I need to leave, I'm about to get out of this glass room, finally. I'm about to get un-stuck. I'll leave things behind, I'll leave people behind, I'll just leave and start over.
It had been feeling like an online role-playing game for the past three months, except I was the only character that could make choices, while I saw everyone else as an NPC, doing what they were programmed to do. Everything was a routine, I would drive to school, interact, overthink, drive home. I tried logging out. Mentally, that is, but it was too hard. I tried blocking everything out, but that also included school, so grades dropped.
I became disappointed in a lot of people. They weren't there when I needed them, but to be fair, I don't let people help. And then I trashed the concept of helping, because really, what can people really do for this aside from listen? I guess I kind of did ask for help. I asked for help when I publicized the last few posts, I hoped that they would be read and that somehow, things would get better. But life is still going on regardless of my internet complaints.
I became even more disappointed with myself because I wasn't fixing anything.
I feel stupid, right now. Because there was a chance for something new, change. I had been craving any type of change, but apparently I ruined it. Of course it's my fault, that's what I've always thought.
I think I did something wrong, it's me, it's my fault.
But I'm almost there, sweet heavens, I'm right there. I'm so close to being completely through with this high school deal. I was supposed to somehow blossom into this super confident well-loved person. But instead I'm leaving this school with the sheer relief that it's over.
Did high school change me? Did the people change me? Yes. But I have been blessed with a mind that likes to amplify the negativity and disregard the positive.

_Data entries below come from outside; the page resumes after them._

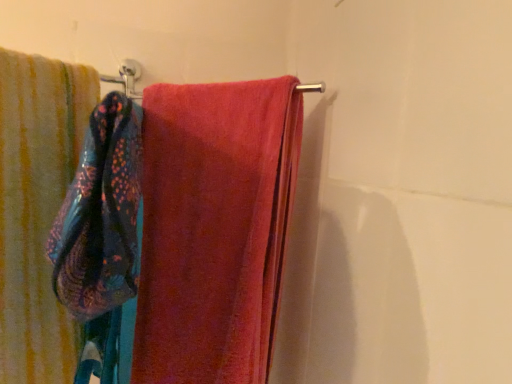
Question: Is soft cotton towel at left, which is the first towel from left to right, oriented towards blue textured towel at left?

Choices:
 (A) yes
 (B) no

Answer: (A)

Question: From the image's perspective, is soft cotton towel at left, which is the first towel from left to right, under blue textured towel at left?

Choices:
 (A) no
 (B) yes

Answer: (B)

Question: Is soft cotton towel at left, the 2th towel from the right, positioned beyond the bounds of blue textured towel at left?

Choices:
 (A) yes
 (B) no

Answer: (A)

Question: Considering the relative sizes of soft cotton towel at left, the 2th towel from the right, and blue textured towel at left in the image provided, is soft cotton towel at left, the 2th towel from the right, taller than blue textured towel at left?

Choices:
 (A) no
 (B) yes

Answer: (B)

Question: Considering the relative sizes of soft cotton towel at left, which is the first towel from left to right, and blue textured towel at left in the image provided, is soft cotton towel at left, which is the first towel from left to right, thinner than blue textured towel at left?

Choices:
 (A) no
 (B) yes

Answer: (A)

Question: From a real-world perspective, does soft cotton towel at left, the 2th towel from the right, sit lower than blue textured towel at left?

Choices:
 (A) no
 (B) yes

Answer: (B)

Question: Is blue textured towel at left positioned behind soft pink towel at center, which appears as the 1th towel when viewed from the right?

Choices:
 (A) no
 (B) yes

Answer: (A)

Question: Is soft pink towel at center, which appears as the 1th towel when viewed from the right, inside blue textured towel at left?

Choices:
 (A) yes
 (B) no

Answer: (B)

Question: Is blue textured towel at left to the left of soft pink towel at center, which appears as the 1th towel when viewed from the right, from the viewer's perspective?

Choices:
 (A) yes
 (B) no

Answer: (A)

Question: From the image's perspective, does blue textured towel at left appear lower than soft pink towel at center, which appears as the 1th towel when viewed from the right?

Choices:
 (A) no
 (B) yes

Answer: (A)

Question: Is blue textured towel at left positioned beyond the bounds of soft pink towel at center, which is counted as the 2th towel, starting from the left?

Choices:
 (A) no
 (B) yes

Answer: (B)

Question: Is blue textured towel at left facing away from soft pink towel at center, which is counted as the 2th towel, starting from the left?

Choices:
 (A) yes
 (B) no

Answer: (B)

Question: Is blue textured towel at left next to soft cotton towel at left, the 2th towel from the right, and touching it?

Choices:
 (A) no
 (B) yes

Answer: (A)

What if college isn't any different? I don't even know what to try to make it different.
I made a college friend through email earlier this week. I'm frightened and I am upset with myself for being able to leave high school so quickly.
I'm sort of happier now that it has hit that high school is almost over. Except there are still times where I feel stuck. Today was a very stuck day.
Something happened with some people that made me feel triple-stuck, right back to middle school. People are being really fucking immature and petty and I just got really happy because I'm leaving. I know there will be annoying and childish people in college, but I'm going to be able to escape.
There are times where I feel horrible for having to leave some people. I don't know if i've ever settled on something for a long period of time. But I'm tired and I think I'm ready to go.
I'm almost there, dear god, I'm right there.